James M. Allan
FORT ROSS COVE: HISTORICAL AND ARCHAEOLOGICAL RESEARCH TO IDENTIFY THE REMAINS OF CALIFORNIA'S FIRST SHIPYARD.
(Under the direction of Professor Gordon P. Watts, Jr.) Department of History, Program in Maritime History and Nautical Archaeology, August 1996.
This site report describes the research issues, methodology, and results of historical and archaeological investigations undertaken during the summers of 1990, 1991, 1992 at Fort Ross State Historic Park, site of the first shipyard in California. Established by the Russian-American Company, the shipyard was used to build six sailing vessels between 1816 and 1827. Each was declared unseaworthy within six years of its launching, leading to the closure of the yard in 1827. The historic literature generally attributes the poor durability of the ships to one of three different factors: 1) the wood used in their construction was unsuitable for the application; 2) that it was improperly prepared, and 3) that the skill and experience of the builders was not sufficient to the task.

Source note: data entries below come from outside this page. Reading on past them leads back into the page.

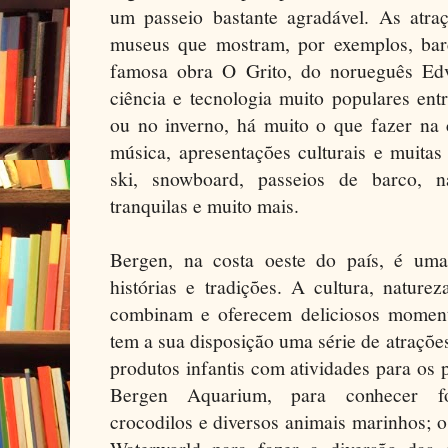
um passeio bastante agradável. As atraç
museus que mostram, por exemplos, bar
famosa obra O Grito, do norueguês Ed
ciência e tecnologia muito populares ent
ou no inverno, há muito o que fazer na 
música, apresentações culturais e muitas
ski, snowboard, passeios de barco, n
tranquilas e muito mais.
Bergen, na costa oeste do país, é um
histórias e tradições. A cultura, natur
combinam e oferecem deliciosos momento
tem a sua disposição uma série de atraçõe
produtos infantis com atividades para os
Bergen Aquarium, para conhecer foc
crocodilos e diversos animais marinhos; 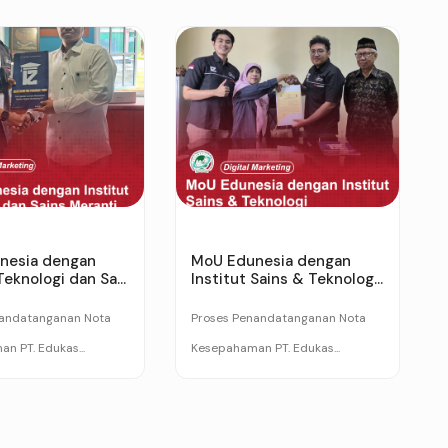
nesia dengan
MoU Edunesia dengan
Teknologi dan Sa...
Institut Sains & Teknolog...
nandatanganan Nota
Proses Penandatanganan Nota
n PT. Edukas...
Kesepahaman PT. Edukas...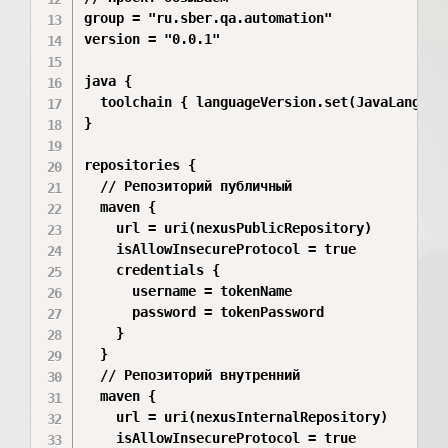
group = "ru.sber.qa.automation"

version = "0.0.1"

java {

  toolchain { languageVersion.set(JavaLanguage
}

repositories {

  // Репозиторий публичный

  maven {

    url = uri(nexusPublicRepository)

    isAllowInsecureProtocol = true

    credentials {

      username = tokenName

      password = tokenPassword

    }

  }

  // Репозиторий внутренний

  maven {

    url = uri(nexusInternalRepository)

    isAllowInsecureProtocol = true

In an effort to determine to what extent each of these factors contributed to the discontinuation of the shipbuilding industry, historical and archaeological research was undertaken to determine if any subsurface evidence of the shipyard exists. As none of the ships built at Ross survived, research questions were directed at the archaeological remains of the shipyard in which they were built. Questions regarding the placement and configuration of the shipyard facilities, the level of craftsmanship employed in its construction, and the interactions of the multiethnic workforce of Russian aristocrat, Russian peasant, native Alaskan, and native Californian that comprised the yard's construction crews were developed to assess the arguments regarding the failure of the shipyard.

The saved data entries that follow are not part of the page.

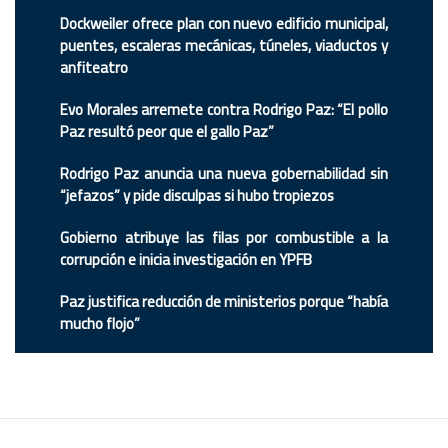
Dockweiler ofrece plan con nuevo edificio municipal,
puentes, escaleras mecánicas, túneles, viaductos y
anfiteatro
Evo Morales arremete contra Rodrigo Paz: “El pollo
Paz resultó peor que el gallo Paz”
Rodrigo Paz anuncia una nueva gobernabilidad sin
“jefazos” y pide disculpas si hubo tropiezos
Gobierno atribuye las filas por combustible a la
corrupción e inicia investigación en YPFB
Paz justifica reducción de ministerios porque “había
mucho flojo”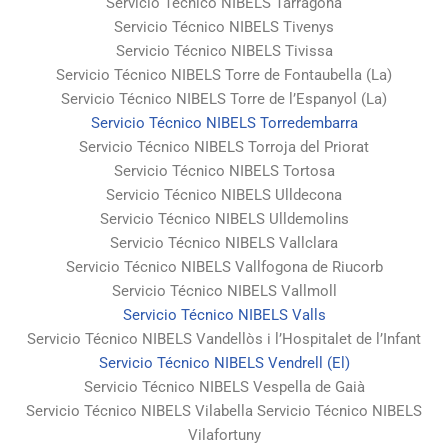
Servicio Técnico NIBELS Tarragona
Servicio Técnico NIBELS Tivenys
Servicio Técnico NIBELS Tivissa
Servicio Técnico NIBELS Torre de Fontaubella (La)
Servicio Técnico NIBELS Torre de l’Espanyol (La)
Servicio Técnico NIBELS Torredembarra
Servicio Técnico NIBELS Torroja del Priorat
Servicio Técnico NIBELS Tortosa
Servicio Técnico NIBELS Ulldecona
Servicio Técnico NIBELS Ulldemolins
Servicio Técnico NIBELS Vallclara
Servicio Técnico NIBELS Vallfogona de Riucorb
Servicio Técnico NIBELS Vallmoll
Servicio Técnico NIBELS Valls
Servicio Técnico NIBELS Vandellòs i l’Hospitalet de l’Infant
Servicio Técnico NIBELS Vendrell (El)
Servicio Técnico NIBELS Vespella de Gaià
Servicio Técnico NIBELS Vilabella Servicio Técnico NIBELS
Vilafortuny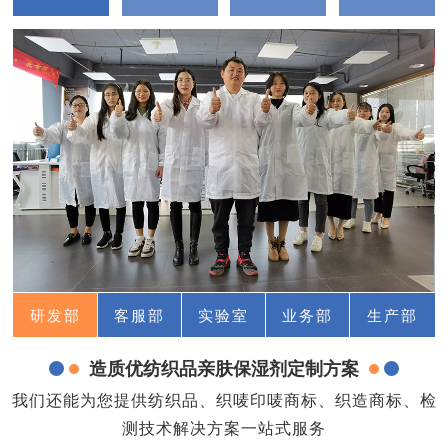
研发部
客服部
实验室
业务部
生产部
造质优纺织品亲肤保湿剂定制方案
我们还能为您提供纺织品、织唛印唛商标、织造商标、检
测技术解决方案一站式服务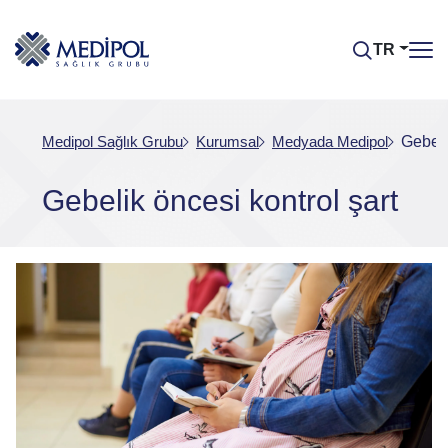
TR
Medipol Sağlık Grubu
Kurumsal
Medyada Medipol
Gebeli
Gebelik öncesi kontrol şart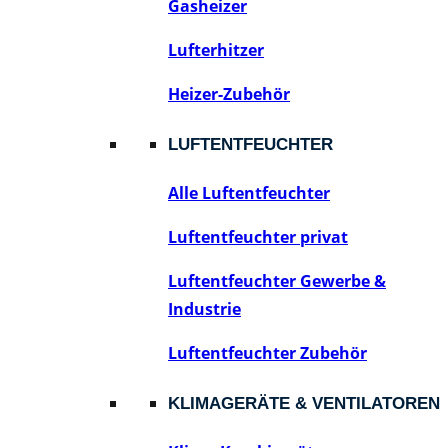
Gasheizer
Lufterhitzer
Heizer-Zubehör
LUFTENTFEUCHTER
Alle Luftentfeuchter
Luftentfeuchter privat
Luftentfeuchter Gewerbe &
Industrie
Luftentfeuchter Zubehör
KLIMAGERÄTE & VENTILATOREN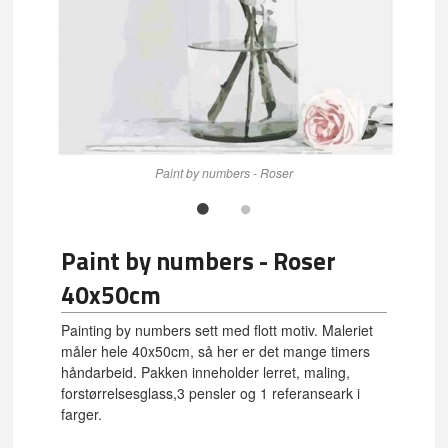
Paint by numbers - Roser
Paint by numbers - Roser
40x50cm
Painting by numbers sett med flott motiv. Maleriet
måler hele 40x50cm, så her er det mange timers
håndarbeid. Pakken inneholder lerret, maling,
forstørrelsesglass,3 pensler og 1 referanseark i
farger.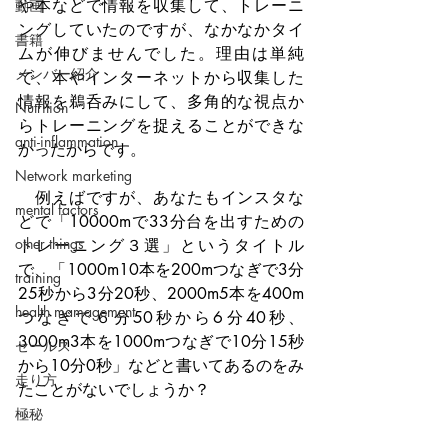
や本などで情報を収集して、トレーニ
動画
ングしていたのですが、なかなかタイ
書籍
ムが伸びませんでした。理由は単純
メンバー紹介
で、本やインターネットから収集した
情報を鵜呑みにして、多角的な視点か
Nutrition
らトレーニングを捉えることができな
anti-inflammation
かったからです。
Network marketing
　例えばですが、あなたもインスタな
mental factors
どで「10000mで33分台を出すための
other things
トレーニング３選」というタイトル
で、「1000m10本を200mつなぎで3分
training
25秒から3分20秒、2000m5本を400m
health mamagement
つなぎで６分50秒から6分40秒、
3000m3本を1000mつなぎで10分15秒
セールス
から10分0秒」などと書いてあるのをみ
走り方
たことがないでしょうか？
極秘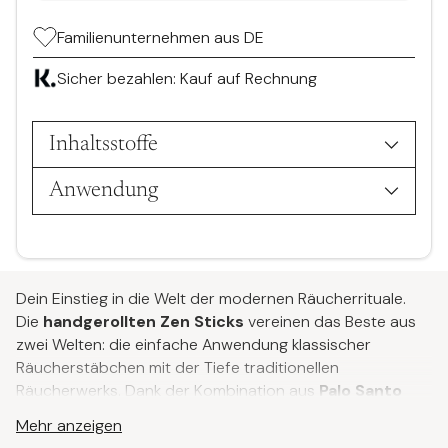
Familienunternehmen aus DE
Sicher bezahlen: Kauf auf Rechnung
Inhaltsstoffe
Anwendung
Produkt
in
Dein Einstieg in die Welt der modernen Räucherrituale.
den
Die
handgerollten Zen Sticks
vereinen das Beste aus
Warenkorb
zwei Welten: die einfache Anwendung klassischer
legen
Räucherstäbchen mit der Tiefe traditionellen
Räucherwerks. Dank der Kombination aus
Palo Santo
und heimischen Kräutern
entfalten sie ein intensives,
Mehr anzeigen
natürliches Aroma – ganz ohne synthetische Zusätze.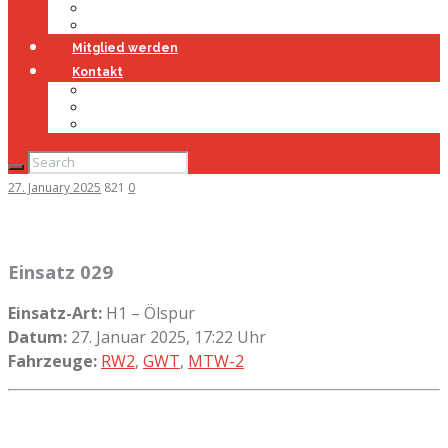
Jugendfeuerwehr
Geschichte
Mitglied werden
Kontakt
Kontakt
Impressum
Datenschutz
27. January 2025
821
0
Einsatz 029
Einsatz-Art:
H1 – Ölspur
Datum:
27. Januar 2025, 17:22 Uhr
Fahrzeuge:
RW2
,
GWT
,
MTW-2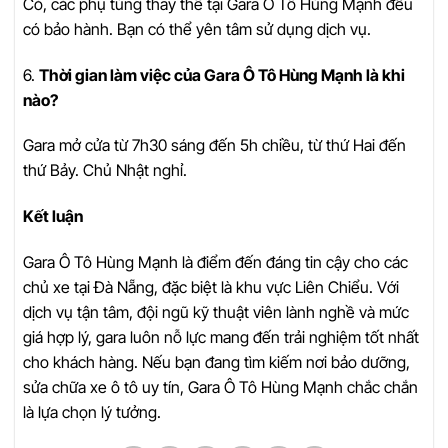
Có, các phụ tùng thay thế tại Gara Ô Tô Hùng Mạnh đều
có bảo hành. Bạn có thể yên tâm sử dụng dịch vụ.
6.
Thời gian làm việc của Gara Ô Tô Hùng Mạnh là khi
nào?
Gara mở cửa từ 7h30 sáng đến 5h chiều, từ thứ Hai đến
thứ Bảy. Chủ Nhật nghỉ.
Kết luận
Gara Ô Tô Hùng Mạnh là điểm đến đáng tin cậy cho các
chủ xe tại Đà Nẵng, đặc biệt là khu vực Liên Chiểu. Với
dịch vụ tận tâm, đội ngũ kỹ thuật viên lành nghề và mức
giá hợp lý, gara luôn nỗ lực mang đến trải nghiệm tốt nhất
cho khách hàng. Nếu bạn đang tìm kiếm nơi bảo dưỡng,
sửa chữa xe ô tô uy tín, Gara Ô Tô Hùng Mạnh chắc chắn
là lựa chọn lý tưởng.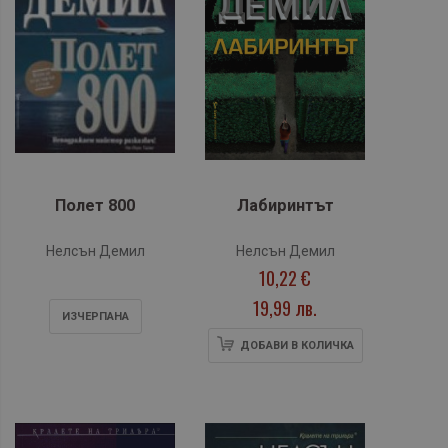
Полет 800
Лабиринтът
Нелсън Демил
Нелсън Демил
10,22 €
19,99 лв.
ИЗЧЕРПАНA
ДОБАВИ В КОЛИЧКА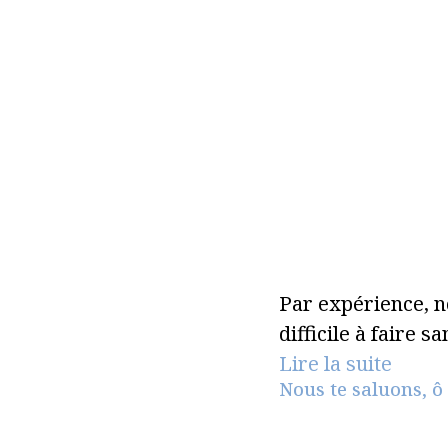
Par expérience, n
difficile à faire 
Lire la suite
Nous te saluons, ô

Remote sensing surveys and limited subsurface testing of magnetic anomalies comprised the archaeological research. Although no specific evidence of the shipyard has been identified to date, the previously unborn location of a historic building, probably associated with the shipyard, was determined as a result of the surveys. Subsurface archaeological testing of this location, and a number of significant magnetic anomalies identified during the remote sensing surveys, is to be undertaken in the fall of 1996.